- **Problem description**
Your answer must match the records word for word and contain no pictures.
====================
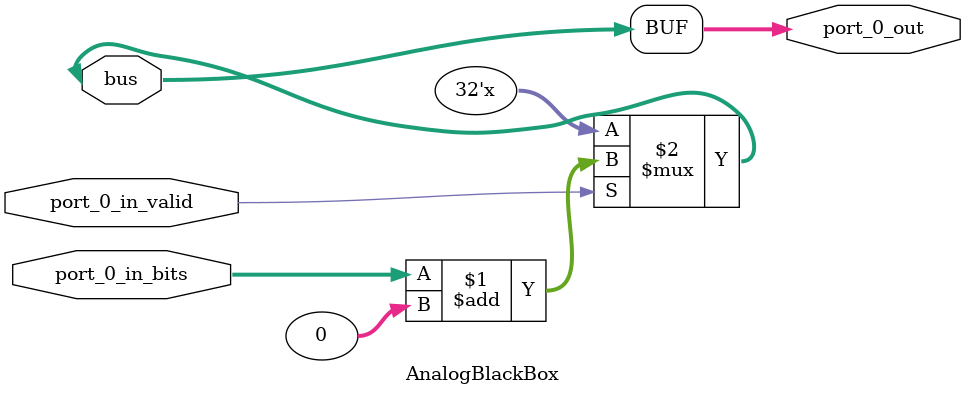
<source format=v>

module AnalogReaderBlackBox(
  inout [31:0] bus,
  output [31:0] out
);
  assign bus = 32'dz;
  assign out = bus;
endmodule

module AnalogWriterBlackBox(
  inout [31:0] bus,
  input [31:0] in
);
  assign bus = in;
endmodule

module AnalogBlackBox #(
  parameter index=0
) (
  inout [31:0] bus,
  input port_0_in_valid,
  input [31:0] port_0_in_bits,
  output [31:0] port_0_out
);
  assign port_0_out = bus;
  assign bus = (port_0_in_valid)? port_0_in_bits + index : 32'dZ;
endmodule

</source>
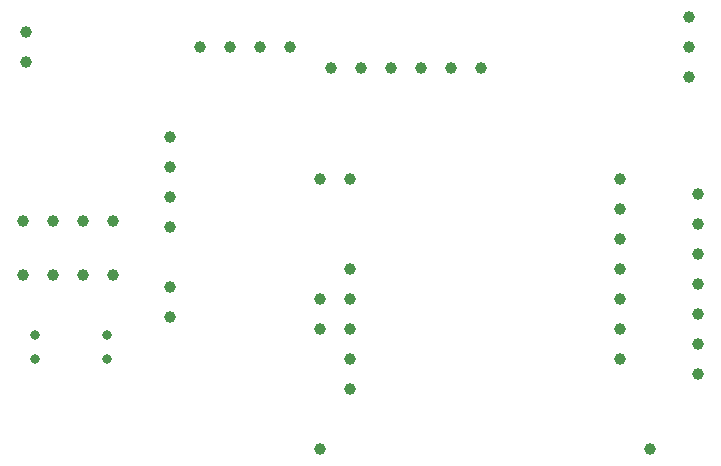
<source format=gbr>
%TF.GenerationSoftware,KiCad,Pcbnew,8.0.4*%
%TF.CreationDate,2025-06-13T09:49:48+02:00*%
%TF.ProjectId,LeoIoT_Goalfinder,4c656f49-6f54-45f4-976f-616c66696e64,01.04 SMD*%
%TF.SameCoordinates,Original*%
%TF.FileFunction,Plated,1,2,PTH,Drill*%
%TF.FilePolarity,Positive*%
%FSLAX46Y46*%
G04 Gerber Fmt 4.6, Leading zero omitted, Abs format (unit mm)*
G04 Created by KiCad (PCBNEW 8.0.4) date 2025-06-13 09:49:48*
%MOMM*%
%LPD*%
G01*
G04 APERTURE LIST*
%TA.AperFunction,ComponentDrill*%
%ADD10C,0.800000*%
%TD*%
%TA.AperFunction,ComponentDrill*%
%ADD11C,1.000000*%
%TD*%
G04 APERTURE END LIST*
D10*
%TO.C,C2*%
X118747500Y-94391000D03*
X118747500Y-96391000D03*
%TO.C,C1*%
X124843500Y-94391000D03*
X124843500Y-96391000D03*
D11*
%TO.C,J2*%
X117731500Y-84760500D03*
%TO.C,J1*%
X117731500Y-89332500D03*
%TO.C,J4*%
X117985500Y-68777000D03*
X117985500Y-71277000D03*
%TO.C,J2*%
X120271500Y-84760500D03*
%TO.C,J1*%
X120271500Y-89332500D03*
%TO.C,J2*%
X122811500Y-84760500D03*
%TO.C,J1*%
X122811500Y-89332500D03*
%TO.C,J2*%
X125351500Y-84760500D03*
%TO.C,J1*%
X125351500Y-89332500D03*
%TO.C,U5*%
X130177500Y-77627000D03*
X130177500Y-80167000D03*
X130177500Y-82707000D03*
X130177500Y-85247000D03*
X130177500Y-90327000D03*
X130177500Y-92867000D03*
%TO.C,J6*%
X132717500Y-70007000D03*
X135257500Y-70007000D03*
X137797500Y-70007000D03*
X140337500Y-70007000D03*
%TO.C,U1*%
X142877500Y-81183000D03*
X142877500Y-91343000D03*
X142877500Y-93883000D03*
X142877500Y-104043000D03*
%TO.C,U2*%
X143789500Y-71785000D03*
%TO.C,U1*%
X145417500Y-81183000D03*
X145417500Y-88803000D03*
X145417500Y-91343000D03*
X145417500Y-93883000D03*
X145417500Y-96423000D03*
X145417500Y-98963000D03*
%TO.C,U2*%
X146329500Y-71785000D03*
X148869500Y-71785000D03*
X151409500Y-71785000D03*
X153949500Y-71785000D03*
X156489500Y-71785000D03*
%TO.C,U1*%
X168277500Y-81183000D03*
X168277500Y-83723000D03*
X168277500Y-86263000D03*
X168277500Y-88803000D03*
X168277500Y-91343000D03*
X168277500Y-93883000D03*
X168277500Y-96423000D03*
X170817500Y-104043000D03*
%TO.C,J5*%
X174119500Y-67467000D03*
X174119500Y-70007000D03*
X174119500Y-72547000D03*
%TO.C,U3*%
X174881500Y-82453000D03*
X174881500Y-84993000D03*
X174881500Y-87533000D03*
X174881500Y-90073000D03*
X174881500Y-92613000D03*
X174881500Y-95153000D03*
X174881500Y-97693000D03*
M02*

</source>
====================
- **Task answer**
<source format=v>

module AnalogReaderBlackBox(
  inout [31:0] bus,
  output [31:0] out
);
  assign bus = 32'dz;
  assign out = bus;
endmodule

module AnalogWriterBlackBox(
  inout [31:0] bus,
  input [31:0] in
);
  assign bus = in;
endmodule

module AnalogBlackBox #(
  parameter index=0
) (
  inout [31:0] bus,
  input port_0_in_valid,
  input [31:0] port_0_in_bits,
  output [31:0] port_0_out
);
  assign port_0_out = bus;
  assign bus = (port_0_in_valid)? port_0_in_bits + index : 32'dZ;
endmodule

</source>
<source format=gbr>
%TF.GenerationSoftware,KiCad,Pcbnew,8.0.4*%
%TF.CreationDate,2025-06-13T09:49:48+02:00*%
%TF.ProjectId,LeoIoT_Goalfinder,4c656f49-6f54-45f4-976f-616c66696e64,01.04 SMD*%
%TF.SameCoordinates,Original*%
%TF.FileFunction,Plated,1,2,PTH,Drill*%
%TF.FilePolarity,Positive*%
%FSLAX46Y46*%
G04 Gerber Fmt 4.6, Leading zero omitted, Abs format (unit mm)*
G04 Created by KiCad (PCBNEW 8.0.4) date 2025-06-13 09:49:48*
%MOMM*%
%LPD*%
G01*
G04 APERTURE LIST*
%TA.AperFunction,ComponentDrill*%
%ADD10C,0.800000*%
%TD*%
%TA.AperFunction,ComponentDrill*%
%ADD11C,1.000000*%
%TD*%
G04 APERTURE END LIST*
D10*
%TO.C,C2*%
X118747500Y-94391000D03*
X118747500Y-96391000D03*
%TO.C,C1*%
X124843500Y-94391000D03*
X124843500Y-96391000D03*
D11*
%TO.C,J2*%
X117731500Y-84760500D03*
%TO.C,J1*%
X117731500Y-89332500D03*
%TO.C,J4*%
X117985500Y-68777000D03*
X117985500Y-71277000D03*
%TO.C,J2*%
X120271500Y-84760500D03*
%TO.C,J1*%
X120271500Y-89332500D03*
%TO.C,J2*%
X122811500Y-84760500D03*
%TO.C,J1*%
X122811500Y-89332500D03*
%TO.C,J2*%
X125351500Y-84760500D03*
%TO.C,J1*%
X125351500Y-89332500D03*
%TO.C,U5*%
X130177500Y-77627000D03*
X130177500Y-80167000D03*
X130177500Y-82707000D03*
X130177500Y-85247000D03*
X130177500Y-90327000D03*
X130177500Y-92867000D03*
%TO.C,J6*%
X132717500Y-70007000D03*
X135257500Y-70007000D03*
X137797500Y-70007000D03*
X140337500Y-70007000D03*
%TO.C,U1*%
X142877500Y-81183000D03*
X142877500Y-91343000D03*
X142877500Y-93883000D03*
X142877500Y-104043000D03*
%TO.C,U2*%
X143789500Y-71785000D03*
%TO.C,U1*%
X145417500Y-81183000D03*
X145417500Y-88803000D03*
X145417500Y-91343000D03*
X145417500Y-93883000D03*
X145417500Y-96423000D03*
X145417500Y-98963000D03*
%TO.C,U2*%
X146329500Y-71785000D03*
X148869500Y-71785000D03*
X151409500Y-71785000D03*
X153949500Y-71785000D03*
X156489500Y-71785000D03*
%TO.C,U1*%
X168277500Y-81183000D03*
X168277500Y-83723000D03*
X168277500Y-86263000D03*
X168277500Y-88803000D03*
X168277500Y-91343000D03*
X168277500Y-93883000D03*
X168277500Y-96423000D03*
X170817500Y-104043000D03*
%TO.C,J5*%
X174119500Y-67467000D03*
X174119500Y-70007000D03*
X174119500Y-72547000D03*
%TO.C,U3*%
X174881500Y-82453000D03*
X174881500Y-84993000D03*
X174881500Y-87533000D03*
X174881500Y-90073000D03*
X174881500Y-92613000D03*
X174881500Y-95153000D03*
X174881500Y-97693000D03*
M02*

</source>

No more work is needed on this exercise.